__WHAT THE TASK REQUIRES__: In the records below, find each line that holds "LIST" and return it.

[[ EXERCISE MATERIAL, beginning ]]

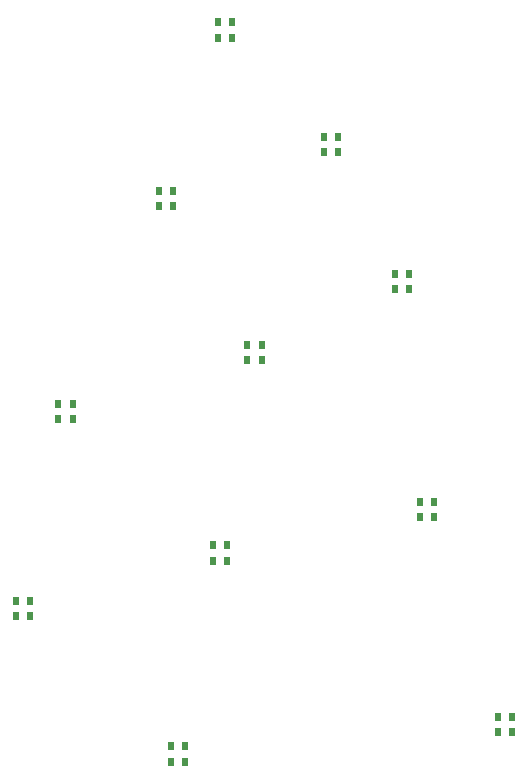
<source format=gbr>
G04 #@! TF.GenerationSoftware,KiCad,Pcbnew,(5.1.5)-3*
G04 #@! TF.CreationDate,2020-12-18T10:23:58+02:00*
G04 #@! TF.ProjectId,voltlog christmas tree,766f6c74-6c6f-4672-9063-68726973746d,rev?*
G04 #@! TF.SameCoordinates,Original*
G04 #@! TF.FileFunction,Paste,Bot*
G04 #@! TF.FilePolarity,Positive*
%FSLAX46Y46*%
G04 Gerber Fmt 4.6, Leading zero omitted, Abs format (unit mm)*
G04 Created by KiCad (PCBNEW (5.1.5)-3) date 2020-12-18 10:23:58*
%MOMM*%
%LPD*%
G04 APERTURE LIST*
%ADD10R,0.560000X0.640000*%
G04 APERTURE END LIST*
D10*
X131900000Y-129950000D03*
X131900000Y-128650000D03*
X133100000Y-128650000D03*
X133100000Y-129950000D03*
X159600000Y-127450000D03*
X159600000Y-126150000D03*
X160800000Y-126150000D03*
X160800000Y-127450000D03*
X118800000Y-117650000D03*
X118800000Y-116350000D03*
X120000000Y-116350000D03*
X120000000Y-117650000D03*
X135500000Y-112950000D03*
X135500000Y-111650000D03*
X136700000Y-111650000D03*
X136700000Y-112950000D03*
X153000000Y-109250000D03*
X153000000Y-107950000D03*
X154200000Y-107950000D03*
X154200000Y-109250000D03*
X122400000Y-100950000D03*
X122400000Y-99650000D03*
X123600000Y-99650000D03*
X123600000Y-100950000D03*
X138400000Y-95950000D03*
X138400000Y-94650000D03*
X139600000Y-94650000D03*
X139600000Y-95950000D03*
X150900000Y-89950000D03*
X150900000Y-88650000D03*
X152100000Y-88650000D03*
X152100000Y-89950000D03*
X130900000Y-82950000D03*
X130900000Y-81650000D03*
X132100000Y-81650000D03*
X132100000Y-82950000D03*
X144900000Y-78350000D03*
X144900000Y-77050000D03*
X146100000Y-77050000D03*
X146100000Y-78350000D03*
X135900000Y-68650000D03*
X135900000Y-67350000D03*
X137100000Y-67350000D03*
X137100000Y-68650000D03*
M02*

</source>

[[ EXERCISE MATERIAL, end ]]
[[ EXERCISE MATERIAL, beginning ]]

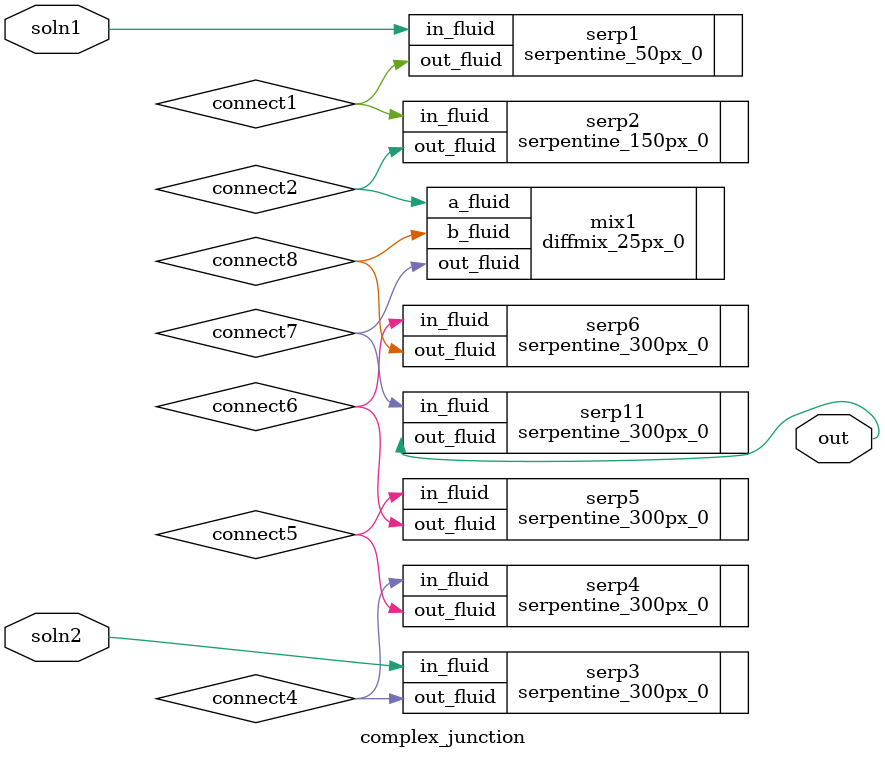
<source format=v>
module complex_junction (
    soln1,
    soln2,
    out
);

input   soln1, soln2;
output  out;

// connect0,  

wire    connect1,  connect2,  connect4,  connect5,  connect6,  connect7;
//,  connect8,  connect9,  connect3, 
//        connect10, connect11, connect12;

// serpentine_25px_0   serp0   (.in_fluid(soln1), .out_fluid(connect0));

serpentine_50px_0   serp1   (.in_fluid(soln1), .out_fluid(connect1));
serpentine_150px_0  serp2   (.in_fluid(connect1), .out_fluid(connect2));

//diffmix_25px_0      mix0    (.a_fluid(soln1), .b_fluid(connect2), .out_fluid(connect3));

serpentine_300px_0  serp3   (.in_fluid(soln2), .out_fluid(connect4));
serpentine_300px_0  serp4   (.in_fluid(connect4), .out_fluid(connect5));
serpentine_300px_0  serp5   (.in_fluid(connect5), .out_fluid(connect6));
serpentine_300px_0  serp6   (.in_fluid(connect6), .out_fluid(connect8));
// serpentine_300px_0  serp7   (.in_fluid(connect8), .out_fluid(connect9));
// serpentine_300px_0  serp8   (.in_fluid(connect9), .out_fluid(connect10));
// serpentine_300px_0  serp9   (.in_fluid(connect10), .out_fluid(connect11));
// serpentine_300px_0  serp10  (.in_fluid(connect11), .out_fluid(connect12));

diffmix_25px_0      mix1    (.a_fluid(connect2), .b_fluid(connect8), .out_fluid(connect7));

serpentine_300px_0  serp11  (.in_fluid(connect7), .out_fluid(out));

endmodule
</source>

[[ EXERCISE MATERIAL, end ]]

__TASK SOLUTION__:
G04 APERTURE LIST*
G04 APERTURE END LIST*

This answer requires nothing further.